[PATCH net] net: dsa: mxl-gsw1xx: manually clear RANEG bit

Daniel Golle posted 1 patch 2 weeks ago
There is a newer version of this series
drivers/net/dsa/lantiq/mxl-gsw1xx.c | 22 ++++++++++++++++++++++
1 file changed, 22 insertions(+)
[PATCH net] net: dsa: mxl-gsw1xx: manually clear RANEG bit
Posted by Daniel Golle 2 weeks ago
Despite being documented as self-clearing, the RANEG bit sometimes
remains set, preventing auto-negotiation from happening.

Manually clear the RANEG bit after 10ms as advised by MaxLinear, using
delayed_work emulating the asynchronous self-clearing behavior.

Fixes: 22335939ec90 ("net: dsa: add driver for MaxLinear GSW1xx switch family")
Reported-by: Rasmus Villemoes <ravi@prevas.dk>
Suggested-by: "Benny (Ying-Tsan) Weng" <yweng@maxlinear.com>
Signed-off-by: Daniel Golle <daniel@makrotopia.org>
---
 drivers/net/dsa/lantiq/mxl-gsw1xx.c | 22 ++++++++++++++++++++++
 1 file changed, 22 insertions(+)

diff --git a/drivers/net/dsa/lantiq/mxl-gsw1xx.c b/drivers/net/dsa/lantiq/mxl-gsw1xx.c
index cf33a16fd183b..91304d3c1ca9b 100644
--- a/drivers/net/dsa/lantiq/mxl-gsw1xx.c
+++ b/drivers/net/dsa/lantiq/mxl-gsw1xx.c
@@ -11,10 +11,12 @@
 
 #include <linux/bits.h>
 #include <linux/delay.h>
+#include <linux/jiffies.h>
 #include <linux/module.h>
 #include <linux/of_device.h>
 #include <linux/of_mdio.h>
 #include <linux/regmap.h>
+#include <linux/workqueue.h>
 #include <net/dsa.h>
 
 #include "lantiq_gswip.h"
@@ -29,6 +31,7 @@ struct gsw1xx_priv {
 	struct			regmap *clk;
 	struct			regmap *shell;
 	struct			phylink_pcs pcs;
+	struct delayed_work	clear_raneg;
 	phy_interface_t		tbi_interface;
 	struct gswip_priv	gswip;
 };
@@ -145,6 +148,8 @@ static void gsw1xx_pcs_disable(struct phylink_pcs *pcs)
 {
 	struct gsw1xx_priv *priv = pcs_to_gsw1xx(pcs);
 
+	cancel_delayed_work_sync(&priv->clear_raneg);
+
 	/* Assert SGMII shell reset */
 	regmap_set_bits(priv->shell, GSW1XX_SHELL_RST_REQ,
 			GSW1XX_RST_REQ_SGMII_SHELL);
@@ -428,12 +433,27 @@ static int gsw1xx_pcs_config(struct phylink_pcs *pcs, unsigned int neg_mode,
 	return 0;
 }
 
+static void gsw1xx_pcs_clear_raneg(struct work_struct *work)

Assignment 1.
Rewrite the lines in the records as a numbered list, from the line with "cartera, en línea" up to and including the line with "países. Para 2027, la". Leave out any blank lines.
The text and the records come from two unrelated sources.

Records for processing.
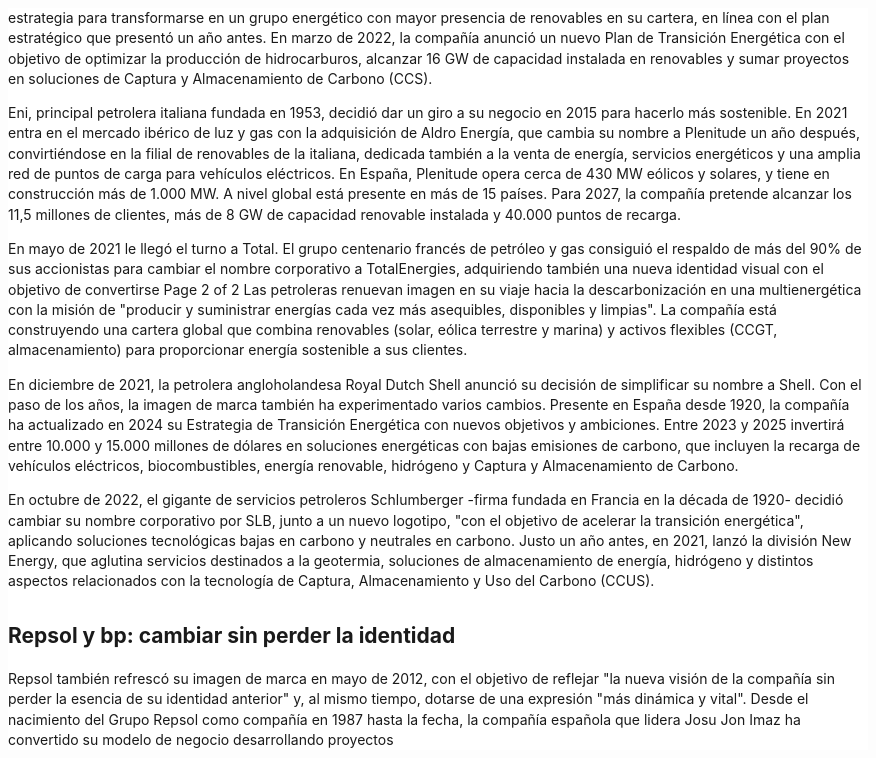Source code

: estrategia para transformarse en un grupo energético con mayor presencia de renovables en su cartera, en línea 
con el plan estratégico que presentó un año antes. 
En marzo de 2022, la compañía anunció un nuevo Plan de Transición Energética con el objetivo de optimizar la 
producción de hidrocarburos, alcanzar 16 GW de capacidad instalada en renovables y sumar proyectos en 
soluciones de Captura y Almacenamiento de Carbono (CCS).</p><p>Eni, principal petrolera italiana fundada en 
1953, decidió dar un giro a su negocio en 2015 para hacerlo más sostenible. En 2021 entra en el mercado ibérico 
de luz y gas con la adquisición de Aldro Energía, que cambia su nombre a Plenitude un año después, 
convirtiéndose en la filial de renovables de la italiana, dedicada también a la venta de energía, servicios 
energéticos y una amplia red de puntos de carga para vehículos eléctricos. En España, Plenitude opera cerca de 
430 MW eólicos y solares, y tiene en construcción más de 1.000 MW. A nivel global está presente en más de 15 
países. Para 2027, la compañía pretende alcanzar los 11,5 millones de clientes, más de 8 GW de capacidad 
renovable instalada y 40.000 puntos de recarga.</p><p>En mayo de 2021 le llegó el turno a Total. El grupo 
centenario francés de petróleo y gas consiguió el respaldo de más del 90% de sus accionistas para cambiar el 
nombre corporativo a TotalEnergies, adquiriendo también una nueva identidad visual con el objetivo de convertirse 
Page 2 of 2
Las petroleras renuevan imagen en su viaje hacia la descarbonización
en una multienergética con la misión de "producir y suministrar energías cada vez más asequibles, disponibles y 
limpias". La compañía está construyendo una cartera global que combina renovables (solar, eólica terrestre y 
marina) y activos flexibles (CCGT, almacenamiento) para proporcionar energía sostenible a sus 
clientes.</p><p>En diciembre de 2021, la petrolera angloholandesa Royal Dutch Shell anunció su decisión de 
simplificar su nombre a Shell. Con el paso de los años, la imagen de marca también ha experimentado varios 
cambios. Presente en España desde 1920, la compañía ha actualizado en 2024 su Estrategia de Transición 
Energética con nuevos objetivos y ambiciones. Entre 2023 y 2025 invertirá entre 10.000 y 15.000 millones de 
dólares en soluciones energéticas con bajas emisiones de carbono, que incluyen la recarga de vehículos 
eléctricos, biocombustibles, energía renovable, hidrógeno y Captura y Almacenamiento de Carbono.</p><p>En 
octubre de 2022, el gigante de servicios petroleros Schlumberger -firma fundada en Francia en la década de 1920- 
decidió cambiar su nombre corporativo por SLB, junto a un nuevo logotipo, "con el objetivo de acelerar la transición 
energética", aplicando soluciones tecnológicas bajas en carbono y neutrales en carbono. Justo un año antes, en 
2021, lanzó la división New Energy, que aglutina servicios destinados a la geotermia, soluciones de 
almacenamiento de energía, hidrógeno y distintos aspectos relacionados con la tecnología de Captura, 
Almacenamiento y Uso del Carbono (CCUS).</p><h2>Repsol y bp: cambiar sin perder la 
identidad</h2><p>Repsol también refrescó su imagen de marca en mayo de 2012, con el objetivo de reflejar "la 
nueva visión de la compañía sin perder la esencia de su identidad anterior" y, al mismo tiempo, dotarse de una 
expresión "más dinámica y vital". Desde el nacimiento del Grupo Repsol como compañía en 1987 hasta la fecha, la 
compañía española que lidera Josu Jon Imaz ha convertido su modelo de negocio desarrollando proyectos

Assignment 2.
According to the RANEG patch, how long after setting does the driver manually clear the RANEG bit?

Final answer 1.
1. : estrategia para transformarse en un grupo energético con mayor presencia de renovables en su cartera, en línea 
2. con el plan estratégico que presentó un año antes. 
3. En marzo de 2022, la compañía anunció un nuevo Plan de Transición Energética con el objetivo de optimizar la 
4. producción de hidrocarburos, alcanzar 16 GW de capacidad instalada en renovables y sumar proyectos en 
5. soluciones de Captura y Almacenamiento de Carbono (CCS).</p><p>Eni, principal petrolera italiana fundada en 
6. 1953, decidió dar un giro a su negocio en 2015 para hacerlo más sostenible. En 2021 entra en el mercado ibérico 
7. de luz y gas con la adquisición de Aldro Energía, que cambia su nombre a Plenitude un año después, 
8. convirtiéndose en la filial de renovables de la italiana, dedicada también a la venta de energía, servicios 
9. energéticos y una amplia red de puntos de carga para vehículos eléctricos. En España, Plenitude opera cerca de 
10. 430 MW eólicos y solares, y tiene en construcción más de 1.000 MW. A nivel global está presente en más de 15 
11. países. Para 2027, la compañía pretende alcanzar los 11,5 millones de clientes, más de 8 GW de capacidad 

Final answer 2.
After 10ms.